Qualità dell’abitare e risvolti psicologici
Se le donne sono state colpite per il 31% da stati di ansia moderata o severa, lo stesso disturbo ha colpito solo 17% degli uomini. Tuttavia, ciò che ha influenzato di più questo dato, pare siano state le caratteristiche delle abitazioni: infatti, ad esempio, il 14% di chi abita in una casa con superficie inferiore a 60 mq, ha sviluppato sintomi depressivi, contro l’8,5% di chi vive in condizioni analoghe, che non ha sviluppato alcun disturbo.

Ancora, dalle statistiche emerge con forza la relazione fra la qualità dell’abitare e gli stati depressivi, sviluppati per il 34% da chi abita in appartamenti scarsamente illuminati, poco isolati dal punto di vista termico/acustico e igrometrico, privi di opere d’arte o piante, e troppo piccoli o mal strutturati per garantire la privacy. Solamente il 13% di chi vive in queste condizioni non ha sviluppato alcun disturbo e, sempre secondo le statistiche, corre comunque quasi il doppio dei rischi di incappare in disagi psicologici rispetto a chi vive in abitazioni più comfortevoli.

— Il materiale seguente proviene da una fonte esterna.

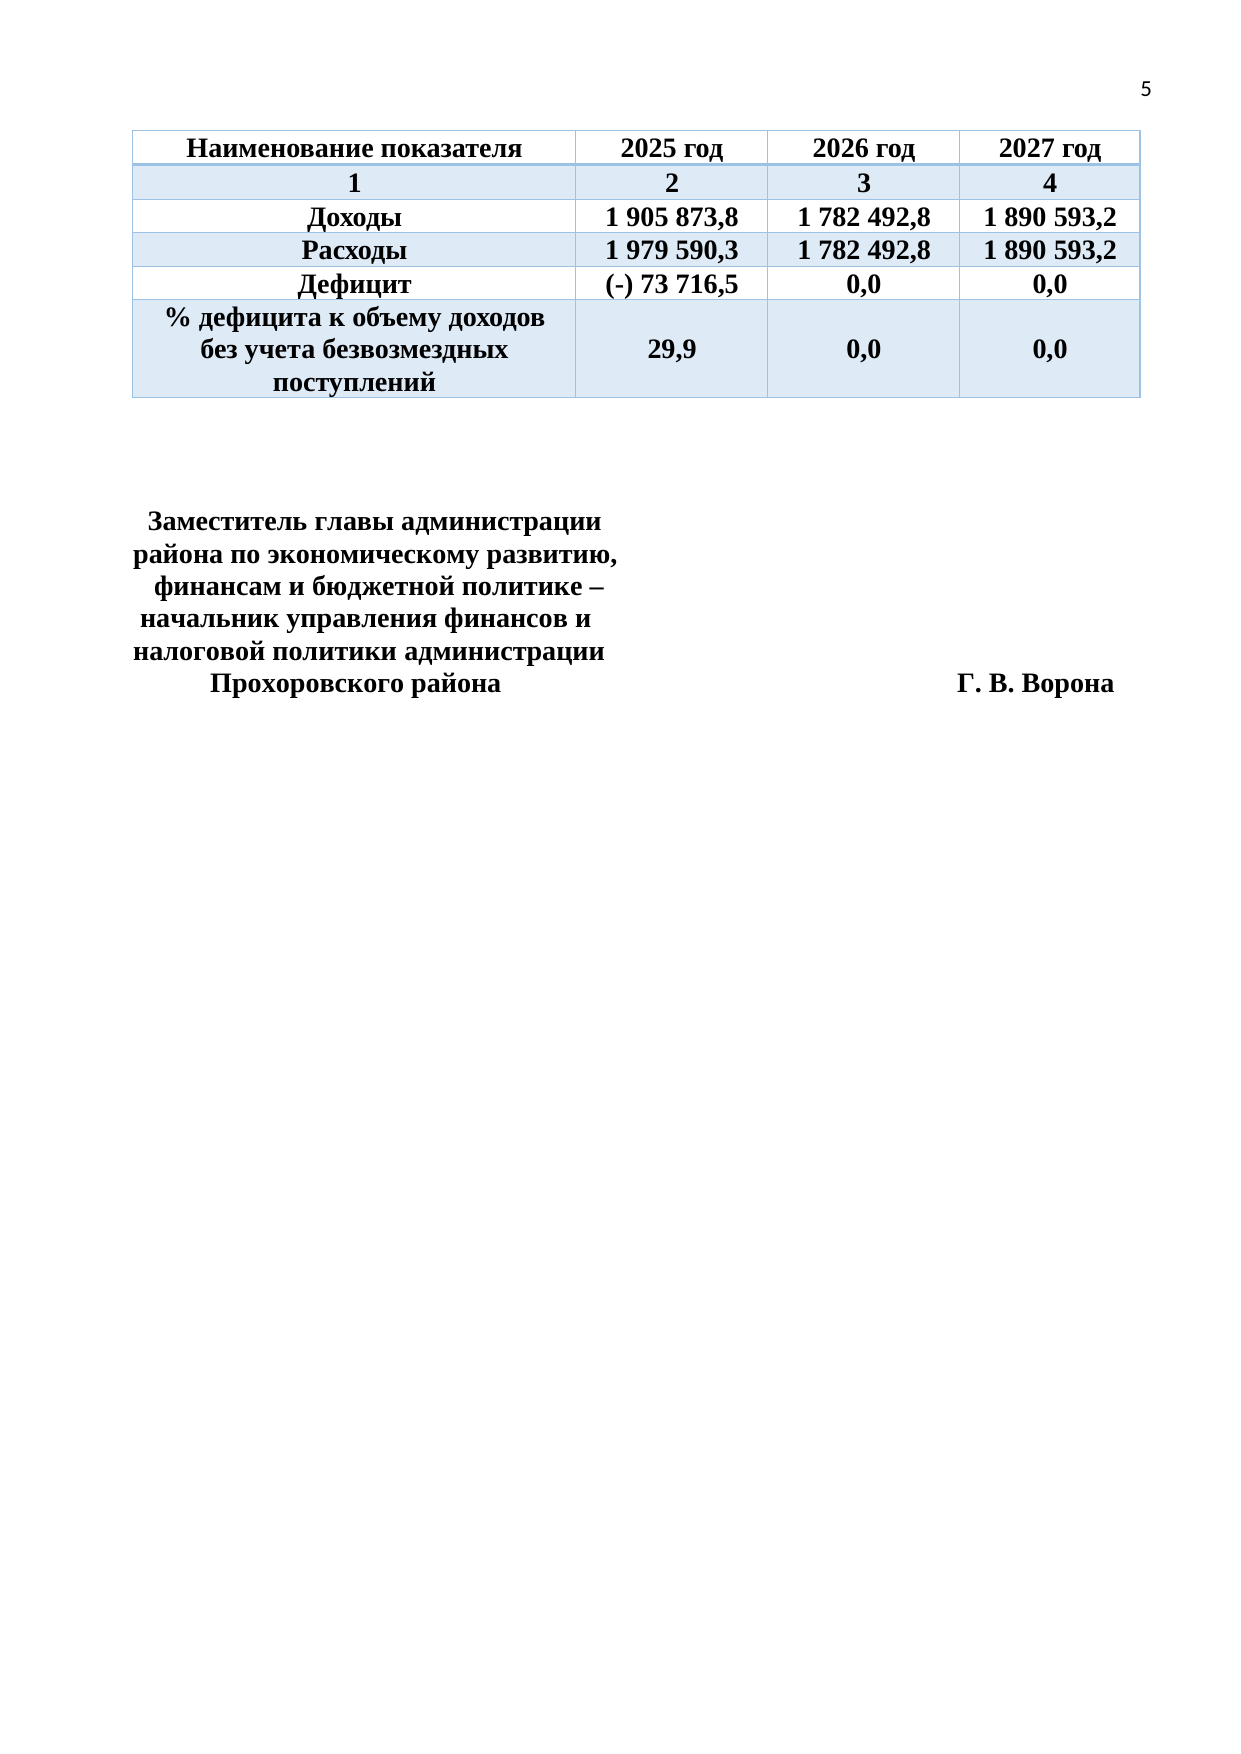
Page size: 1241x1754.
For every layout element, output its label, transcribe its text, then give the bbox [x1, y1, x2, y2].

table_header Наименование показателя [133, 131, 575, 163]
table_cell 29,9 [576, 300, 767, 397]
table_cell 1 [133, 166, 575, 199]
table_cell 1 890 593,2 [960, 233, 1139, 266]
table_cell 1 890 593,2 [960, 200, 1139, 232]
table_cell % дефицита к объему доходов без учета безвозмездных поступлений [133, 300, 575, 397]
text Заместитель главы администрации [133, 504, 1152, 537]
text налоговой политики администрации [133, 634, 1152, 666]
table_cell 0,0 [960, 267, 1139, 299]
table_cell 3 [768, 166, 959, 199]
table_cell 0,0 [960, 300, 1139, 397]
table_cell Доходы [133, 200, 575, 232]
table_cell Расходы [133, 233, 575, 266]
text финансам и бюджетной политике – [133, 569, 1152, 602]
table_cell 4 [960, 166, 1139, 199]
text района по экономическому развитию, [133, 537, 1152, 569]
table_cell 0,0 [768, 267, 959, 299]
table_cell 1 979 590,3 [576, 233, 767, 266]
table_cell 2 [576, 166, 767, 199]
table_cell (-) 73 716,5 [576, 267, 767, 299]
table_header 2026 год [768, 131, 959, 163]
table_cell Дефицит [133, 267, 575, 299]
text начальник управления финансов и [133, 602, 1152, 634]
table_cell 0,0 [768, 300, 959, 397]
table_cell 1 905 873,8 [576, 200, 767, 232]
table_header 2025 год [576, 131, 767, 163]
table_cell 1 782 492,8 [768, 200, 959, 232]
table_header 2027 год [960, 131, 1139, 163]
table_cell 1 782 492,8 [768, 233, 959, 266]
text Прохоровского района Г. В. Ворона [133, 666, 1152, 699]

Altro fattore di rischio importante, è stata l’assenza di balconi/terrazzi: nel 37% dei casi, chi ha un’abitazione senza spazi esterni abitabili è stata vittima di sintomi definiti severi, così come chi ha una vista scadente dalle proprie finestre (il 28% di chi affaccia su piazzali, terreni incolti, zone industirali, ecc., è stato vittima di disagi psicologici).

E lo smart working? Il 31,2% degli intervistati ha dichiarato che le proprie condizioni di lavoro sono sensibilmente peggiorate durante il lockdown e, secondo le proiezioni, proprio questi soggetti sono quelli che corrono un rischio quattro volte maggiore di sviluppare una depressione moderata o addirittura severa rispetto a coloro che non hanno subito contraccolpi o che addirittura ritengono di aver migliorato la loro condizione grazie al telelavoro.

 

Abitare nel futuro
Da queste ricerche possiamo facilmente intuire che il Coronavirus, non lascerà il settore immobiliare indifferente: l’offerta dovrà adeguare i prezzi alla percezione delle caratteristiche di alcuni immobili, ma dovrà variare sensibilmente anche il modo stesso di costruire: sarà necessario adattare la progettazione a queste nuove esigenze di consumatori che “rischiano” di vivere la propria casa molto di più. I nuovi spazi dovranno essere più duttili ed, in generale, molto più attenti al benessere psicofisico di chi ci vivrà.